» Provided passage
※ ※ ※

IT WAS MY FIRST SUNDAY IN A NEW CITY, 3,000 MILES away from what had been home for 20 years. I walked up to the door of a church that had been recommended to me, and a kind man greeted me. "I'm new in town," I said, "and I'm looking for a new church home." "You'll love it here," he responded. "We're a family church."

Unfortunately I'm not a family. I might be a "pledging unit," but I'm not a family. I'm single, and I live alone.

The greeter that day didn't mean to be unwelcoming to singles, and neither do most churches. But as noted church consultant Lyle Schaller once wrote, singles often find an invisible sign on the doors of churches that tells them to come back when they're married and have two kids. Without meaning to, churches make singles feel unwelcome, and hundreds of singles who have attended my workshops and retreats tell me they've gotten the message loud and clear.

So it is no surprise that religious pollster George Barna reports that while more than half of married adults attend a church service in a typical week, only about a third of singles appear in the pews.

Most churches don't know they're giving off "go away" signals, but most singles can tell you about them if asked. The family emphasis in churches is strong. One woman told me about attending a church picnic where the name tags she could choose from were labeled Papa Ant, Mama Ant, or Baby Ant. As a single 52-year-old she had a hard time figuring out which name tag to use. Then there's the name some church fellowship groups use: Pairs and Spares. I can't say I usually think of myself as a "spare."

Some churches have singles groups that are lively and engaging. But too often they seem to be groups set up to solve the "problem" of singleness by getting folks matched up, and many singles find them uninteresting. Singles groups assume that being single is a hobby--something like the chess club. But singles vary enormously, both in age and in the circumstances around being single, so groups often fail to gel.

Singles are usually the last to be greeted during the sign of peace. They don't hear their stories preached from the pulpit, even though they hear lots about family life and marriage. One woman reports that her priest told folks in his congregation that if they were still single in their late 20s, they should probably be considering the priesthood or the convent.

The church, in general, seems to have forgotten that Jesus and many other biblical figures were single. Which name tag would Jesus have picked: Papa Ant, Mama Ant, or Baby Ant? All is not lost, of course. In 2000 Pope John Paul II designated a Jubilee Day for Single Persons. That was a start.

※ ※ ※

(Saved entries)
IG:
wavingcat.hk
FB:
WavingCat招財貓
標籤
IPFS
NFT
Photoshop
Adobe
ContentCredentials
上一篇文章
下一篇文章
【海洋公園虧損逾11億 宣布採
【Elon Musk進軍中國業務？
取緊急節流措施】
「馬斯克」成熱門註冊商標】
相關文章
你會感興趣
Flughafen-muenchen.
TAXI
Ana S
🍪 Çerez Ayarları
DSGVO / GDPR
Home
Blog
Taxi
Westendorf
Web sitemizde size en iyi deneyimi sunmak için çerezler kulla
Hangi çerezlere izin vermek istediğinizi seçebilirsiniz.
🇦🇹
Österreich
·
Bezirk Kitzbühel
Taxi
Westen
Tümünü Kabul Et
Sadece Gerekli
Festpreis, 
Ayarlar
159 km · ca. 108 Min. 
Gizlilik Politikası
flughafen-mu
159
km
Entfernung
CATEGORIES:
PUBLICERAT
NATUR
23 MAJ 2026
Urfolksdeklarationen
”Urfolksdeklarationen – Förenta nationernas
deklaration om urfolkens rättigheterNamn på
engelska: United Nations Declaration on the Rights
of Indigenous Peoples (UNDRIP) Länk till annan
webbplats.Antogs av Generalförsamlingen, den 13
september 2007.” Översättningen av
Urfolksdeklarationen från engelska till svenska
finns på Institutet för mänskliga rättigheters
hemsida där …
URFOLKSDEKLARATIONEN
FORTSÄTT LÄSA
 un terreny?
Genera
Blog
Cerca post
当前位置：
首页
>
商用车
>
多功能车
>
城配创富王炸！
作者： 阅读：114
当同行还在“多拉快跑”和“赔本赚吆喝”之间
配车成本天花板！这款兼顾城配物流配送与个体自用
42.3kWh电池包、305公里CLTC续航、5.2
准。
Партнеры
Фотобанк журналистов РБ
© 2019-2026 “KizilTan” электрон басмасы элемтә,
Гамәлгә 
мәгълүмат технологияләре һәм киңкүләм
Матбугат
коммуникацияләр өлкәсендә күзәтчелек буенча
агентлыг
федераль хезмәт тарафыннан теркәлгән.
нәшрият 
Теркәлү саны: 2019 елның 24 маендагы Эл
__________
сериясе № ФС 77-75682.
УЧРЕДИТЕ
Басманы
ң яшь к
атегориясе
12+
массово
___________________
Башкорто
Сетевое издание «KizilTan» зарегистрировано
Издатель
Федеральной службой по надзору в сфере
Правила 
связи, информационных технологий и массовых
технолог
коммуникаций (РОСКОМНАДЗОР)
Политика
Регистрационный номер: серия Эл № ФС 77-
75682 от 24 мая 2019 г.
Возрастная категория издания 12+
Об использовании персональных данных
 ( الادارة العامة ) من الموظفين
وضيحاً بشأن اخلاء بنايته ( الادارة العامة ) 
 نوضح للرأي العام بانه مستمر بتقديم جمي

※ ※ ※

» Exercise description
Answer each of these from the passage on singles in church:
(a) How far was the new city from the place that had been home for 20 years?
(b) Which name tags could the woman choose from at the church picnic?
(c) In what year did Pope John Paul II designate a Jubilee Day for Single Persons?
The data above stands apart from the passage on singles in church.

» Answer space
(a) 3,000 miles
(b) Papa Ant, Mama Ant, or Baby Ant
(c) 2000